§ **Brief**:
Rewrite each of the items below, changing every "닉네임" to "사용자명" and leaving everything else untouched.

§ **Dataset content**:
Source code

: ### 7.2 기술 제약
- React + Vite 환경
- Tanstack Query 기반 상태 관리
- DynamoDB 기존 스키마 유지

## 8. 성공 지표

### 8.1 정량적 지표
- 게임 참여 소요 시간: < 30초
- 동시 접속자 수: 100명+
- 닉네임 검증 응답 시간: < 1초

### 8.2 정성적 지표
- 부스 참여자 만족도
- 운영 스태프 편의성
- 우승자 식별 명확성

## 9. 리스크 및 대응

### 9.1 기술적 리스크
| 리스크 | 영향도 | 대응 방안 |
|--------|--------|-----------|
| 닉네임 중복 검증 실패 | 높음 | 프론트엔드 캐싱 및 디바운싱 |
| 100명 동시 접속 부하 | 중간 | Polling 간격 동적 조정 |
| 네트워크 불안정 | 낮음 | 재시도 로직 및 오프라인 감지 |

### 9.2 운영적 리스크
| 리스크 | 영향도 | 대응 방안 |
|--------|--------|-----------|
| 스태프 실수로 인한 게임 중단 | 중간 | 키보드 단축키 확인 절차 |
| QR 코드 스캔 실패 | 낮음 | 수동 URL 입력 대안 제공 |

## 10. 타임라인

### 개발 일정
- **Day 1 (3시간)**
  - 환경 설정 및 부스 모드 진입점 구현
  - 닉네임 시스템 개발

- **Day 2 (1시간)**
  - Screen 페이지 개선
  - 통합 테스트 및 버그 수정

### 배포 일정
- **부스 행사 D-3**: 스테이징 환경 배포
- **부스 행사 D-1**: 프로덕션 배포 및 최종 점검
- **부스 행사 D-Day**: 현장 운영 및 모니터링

§ **Output of the task**:
Source code

: ### 7.2 기술 제약
- React + Vite 환경
- Tanstack Query 기반 상태 관리
- DynamoDB 기존 스키마 유지

## 8. 성공 지표

### 8.1 정량적 지표
- 게임 참여 소요 시간: < 30초
- 동시 접속자 수: 100명+
- 사용자명 검증 응답 시간: < 1초

### 8.2 정성적 지표
- 부스 참여자 만족도
- 운영 스태프 편의성
- 우승자 식별 명확성

## 9. 리스크 및 대응

### 9.1 기술적 리스크
| 리스크 | 영향도 | 대응 방안 |
|--------|--------|-----------|
| 사용자명 중복 검증 실패 | 높음 | 프론트엔드 캐싱 및 디바운싱 |
| 100명 동시 접속 부하 | 중간 | Polling 간격 동적 조정 |
| 네트워크 불안정 | 낮음 | 재시도 로직 및 오프라인 감지 |

### 9.2 운영적 리스크
| 리스크 | 영향도 | 대응 방안 |
|--------|--------|-----------|
| 스태프 실수로 인한 게임 중단 | 중간 | 키보드 단축키 확인 절차 |
| QR 코드 스캔 실패 | 낮음 | 수동 URL 입력 대안 제공 |

## 10. 타임라인

### 개발 일정
- **Day 1 (3시간)**
  - 환경 설정 및 부스 모드 진입점 구현
  - 사용자명 시스템 개발

- **Day 2 (1시간)**
  - Screen 페이지 개선
  - 통합 테스트 및 버그 수정

### 배포 일정
- **부스 행사 D-3**: 스테이징 환경 배포
- **부스 행사 D-1**: 프로덕션 배포 및 최종 점검
- **부스 행사 D-Day**: 현장 운영 및 모니터링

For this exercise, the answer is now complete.